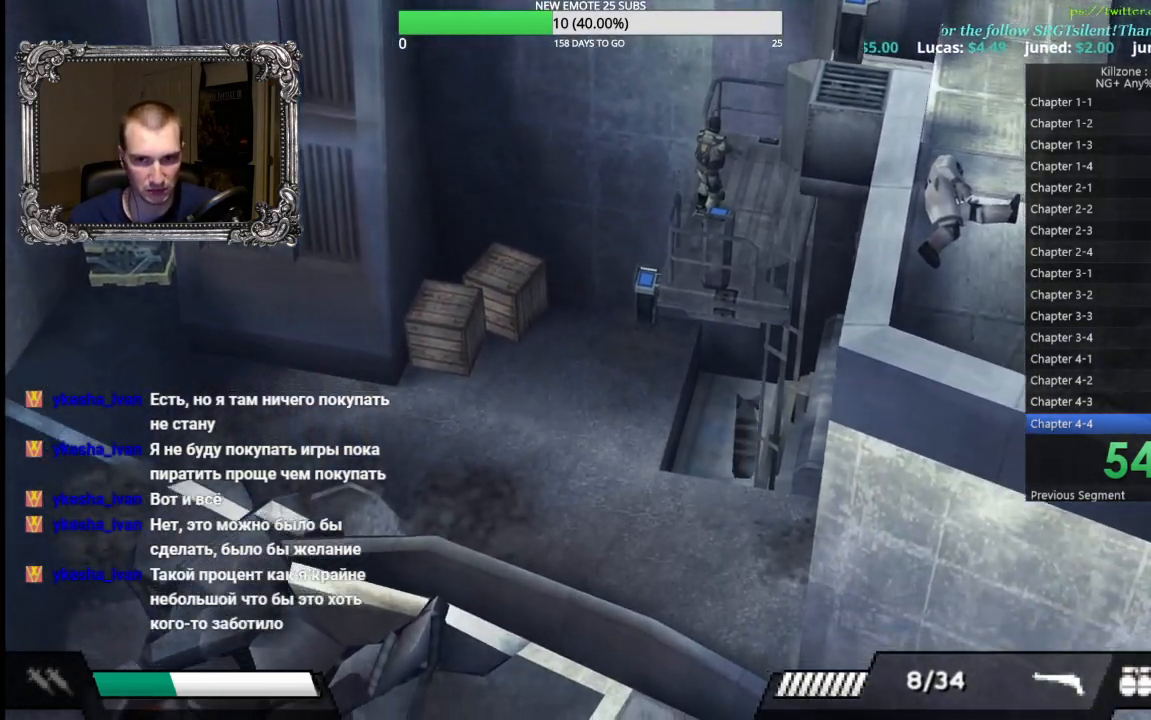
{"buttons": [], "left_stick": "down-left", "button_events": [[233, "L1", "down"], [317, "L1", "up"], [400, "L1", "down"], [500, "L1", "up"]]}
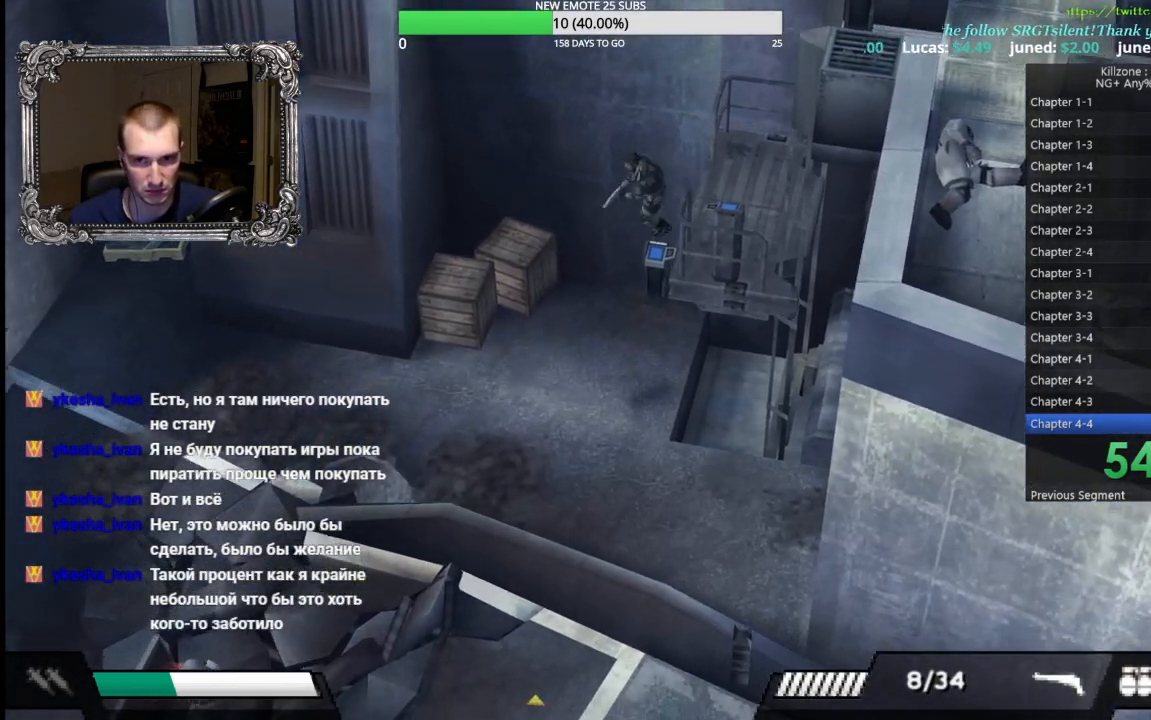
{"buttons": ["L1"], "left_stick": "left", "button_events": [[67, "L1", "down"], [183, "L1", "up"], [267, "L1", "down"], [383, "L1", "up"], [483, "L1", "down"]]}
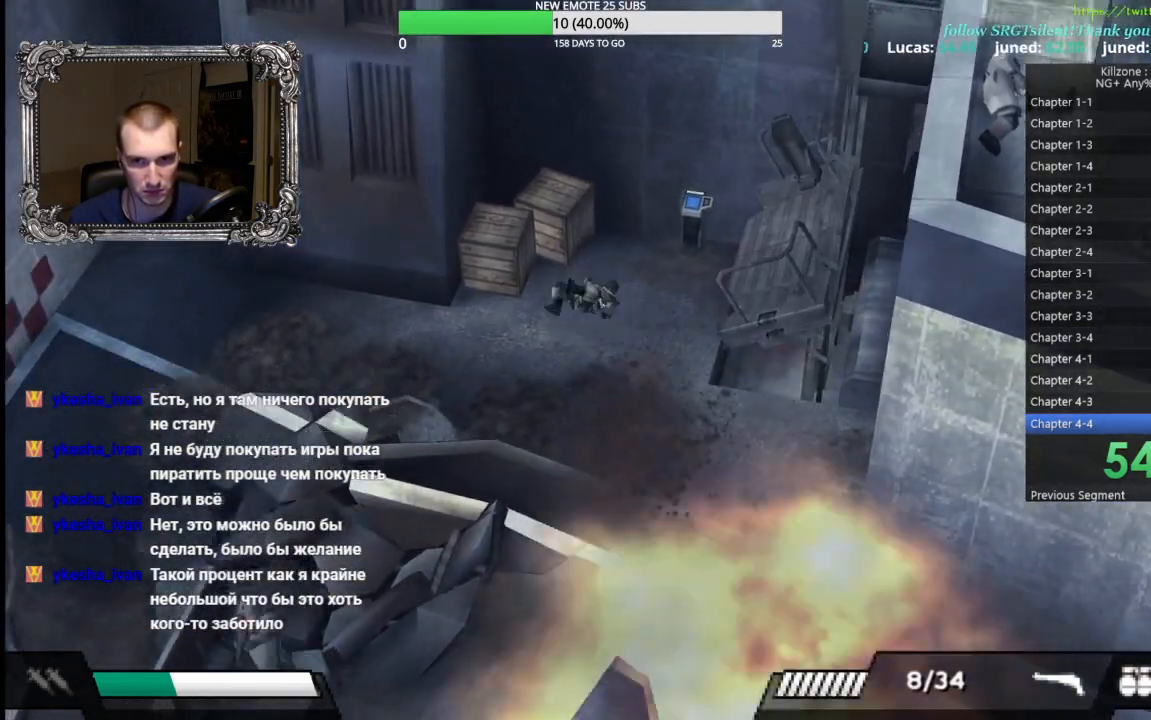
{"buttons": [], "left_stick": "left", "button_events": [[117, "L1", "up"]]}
---
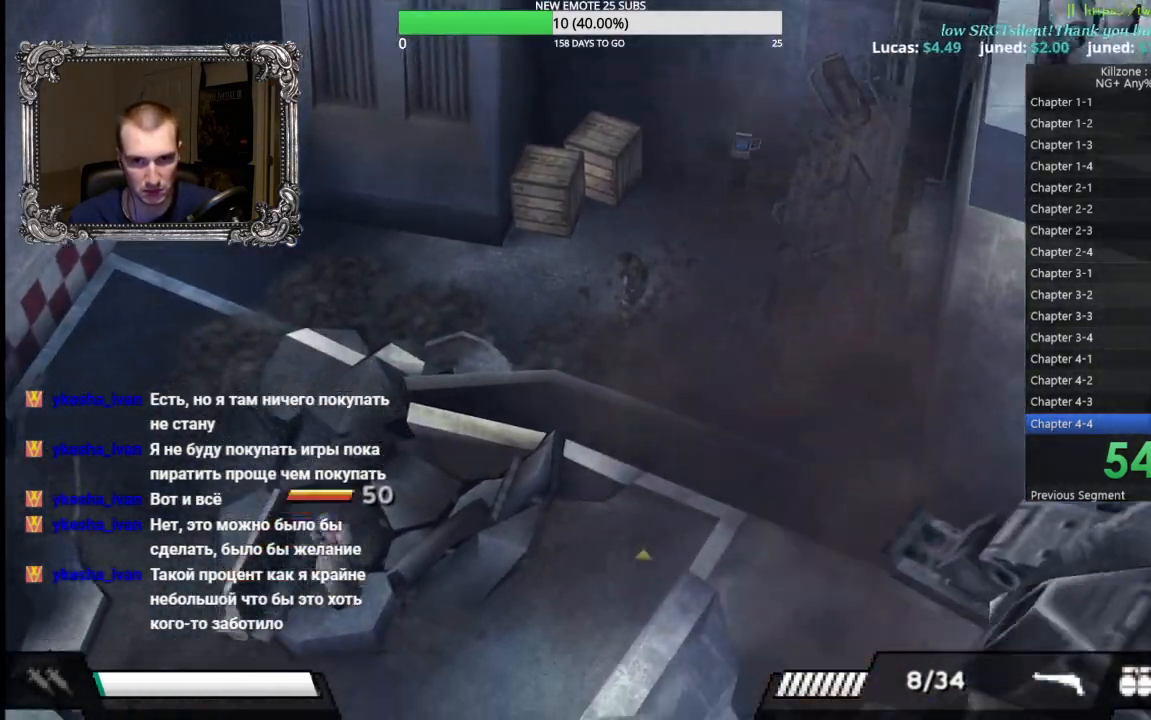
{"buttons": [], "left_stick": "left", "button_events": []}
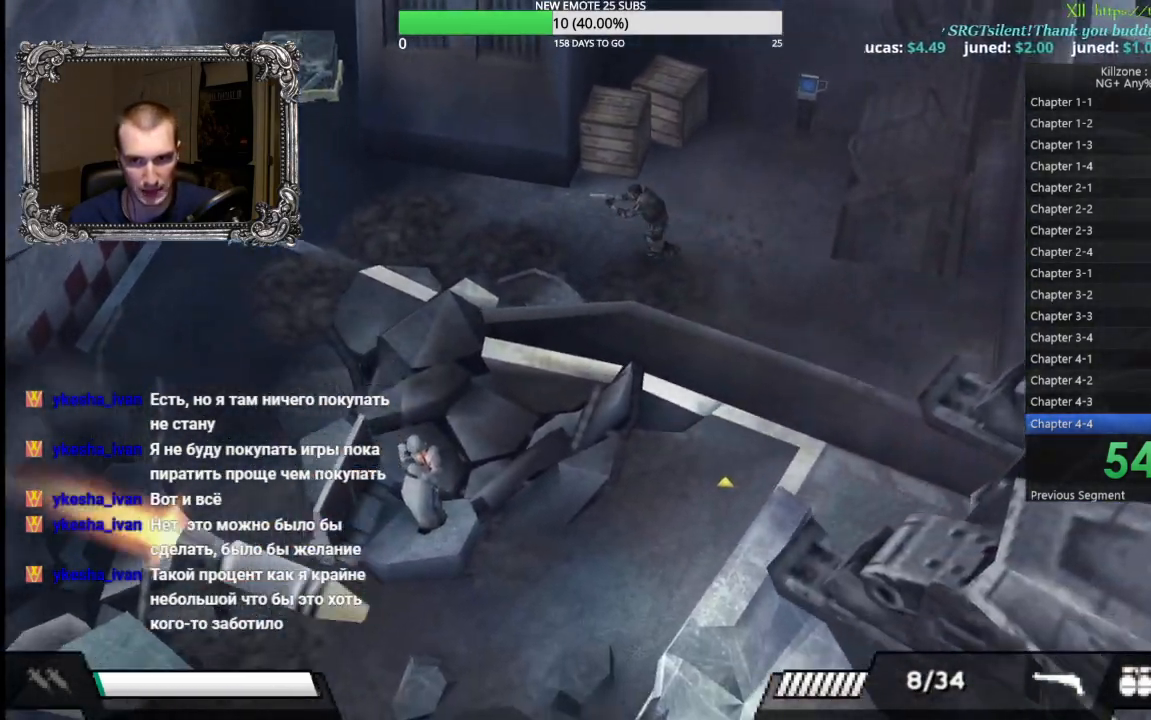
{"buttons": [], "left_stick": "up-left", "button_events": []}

Work order.
Look through the entries above and list every line containing "down".

Written solution.
{"buttons": [], "left_stick": "down-left", "button_events": [[233, "L1", "down"], [317, "L1", "up"], [400, "L1", "down"], [500, "L1", "up"]]}
{"buttons": ["L1"], "left_stick": "left", "button_events": [[67, "L1", "down"], [183, "L1", "up"], [267, "L1", "down"], [383, "L1", "up"], [483, "L1", "down"]]}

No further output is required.